À época, os cristãos foram perse- guidos principalmente pelo grupo terrorista Al Qaeda. Mais recentemente, o herdeiro Estado Islâmico dominou áreas extensas e, até 2017, forçou muitos cristãos a mudarem de região ou até abandonarem o país. Alguns retornaram nos últimos anos, mas a situação jamais foi a mesma.
Segundo a Fundação Pontifícia Ajuda à Igreja que Sofre (ACN), dos 40 milhões de habitantes no Iraque, certamente menos de 300 mil deles hoje são cristãos. O Arcebispo Caldeu Warda de Erbil disse à ACN em 2019: “Nos anos anteriores a 2003, éramos 1,5 milhão, ou 6% da população iraquiana. Hoje, somos apenas 250 mil. Talvez menos”.
Hoje, os cristãos no Iraque são caldeus, assírios, latinos, armênios e melquitas, além dos assírios ortodoxos. Também há uma pequena presença de luteranos e anglicanos.
DESTAQUES DA VIAGEM
Francisco começa o percurso na capital Bagdá, depois segue para Ur, Erbil, Mosul e Qaraqosh, em Nínive. Nessas cidades, encontrará cristãos que tentam reconstruir suas vidas. O Papa rezará em sufrágio pelas vítimas da guerra, em Mosul. A Catedral de Santa Maria Al-Tahira é talvez o cenário de destruição e reconstrução mais emblemático, em Mosul. Missas serão celebradas em Bagdá e em Erbil.
Também será muito importante seu encontro com o aiatolá Ali al-Sistani, clérigo do Islã xiita, e um dos mais influentes. Já foi nomeado ao Nobel da Paz por seus esforços de pacificação. Assim, Francisco, que já tem boas relações com o Grande Imã de Al-Azhar, Ahmad al-Tayyib, maior referência intelectual do Islã sunita, se aproxima dos xiitas.

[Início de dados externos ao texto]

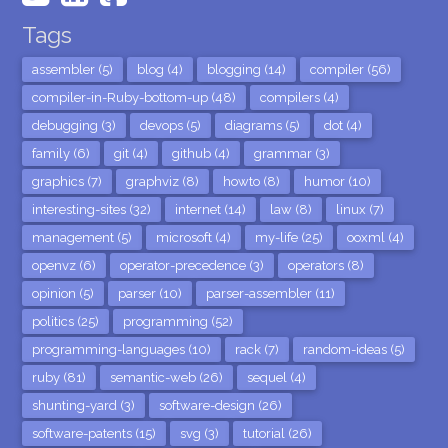
Tags
assembler (5)
blog (4)
blogging (14)
compiler (56)
compiler-in-Ruby-bottom-up (48)
compilers (4)
debugging (3)
devops (5)
diagrams (5)
dot (4)
family (6)
git (4)
github (4)
grammar (3)
graphics (7)
graphviz (8)
howto (8)
humor (10)
interesting-sites (32)
internet (14)
law (8)
linux (7)
management (5)
microsoft (4)
my-life (25)
ooxml (4)
openvz (6)
operator-precedence (3)
operators (8)
opinion (5)
parser (10)
parser-assembler (11)
politics (25)
programming (52)
programming-languages (10)
rack (7)
random-ideas (5)
ruby (81)
semantic-web (26)
sequel (4)
shunting-yard (3)
software-design (26)
software-patents (15)
svg (3)
tutorial (26)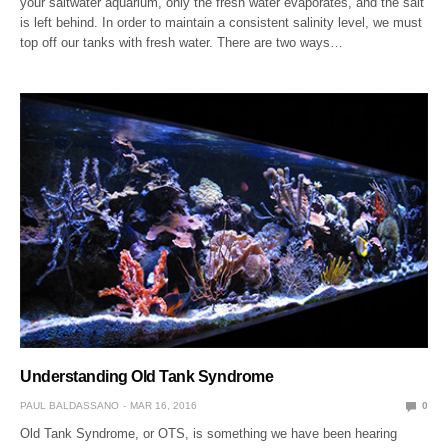
your saltwater aquarium, only the fresh water evaporates, and the salt
is left behind. In order to maintain a consistent salinity level, we must
top off our tanks with fresh water. There are two ways…
Understanding Old Tank Syndrome
PAUL BALDASSANO
MAR 16, 2016
0
Old Tank Syndrome, or OTS, is something we have been hearing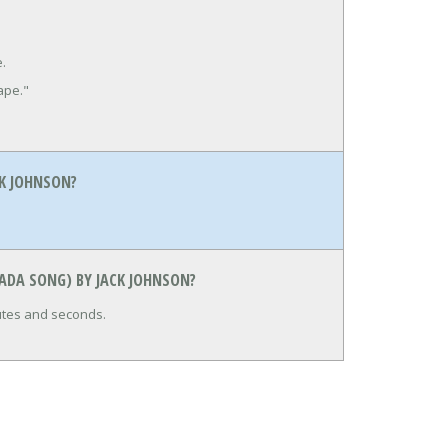
e.
ape."
K JOHNSON?
ADA SONG) BY JACK JOHNSON?
nutes and seconds.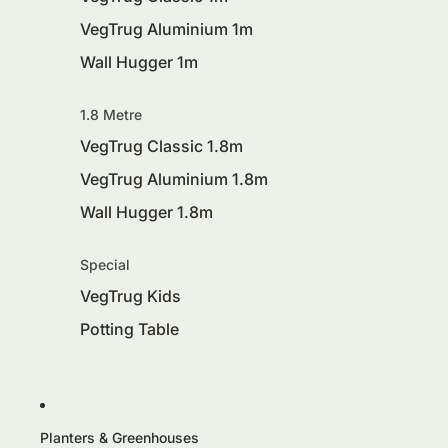
VegTrug Aluminium 1m
Wall Hugger 1m
1.8 Metre
VegTrug Classic 1.8m
VegTrug Aluminium 1.8m
Wall Hugger 1.8m
Special
VegTrug Kids
Potting Table
Planters & Greenhouses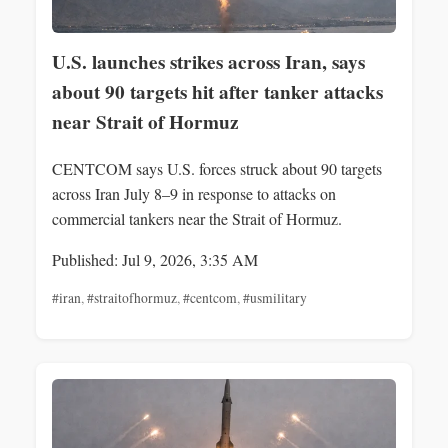
U.S. launches strikes across Iran, says
about 90 targets hit after tanker attacks
near Strait of Hormuz
CENTCOM says U.S. forces struck about 90 targets
across Iran July 8–9 in response to attacks on
commercial tankers near the Strait of Hormuz.
Published: Jul 9, 2026, 3:35 AM
#iran
,
#straitofhormuz
,
#centcom
,
#usmilitary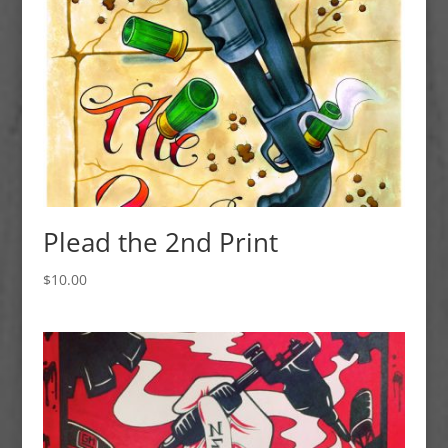
Plead the 2nd Print
$
10.00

Os cristãos iraquianos estão muito ocupados nestes dias, limpando as igrejas e preparando hinos para celebrar a viagem do Papa ao país. Apesar das preocupações com o coronavírus, estão dispostos a fazer o melhor para recebê-lo com segurança. Eles esperam que após a visita do Papa possam viver com mais liberdade.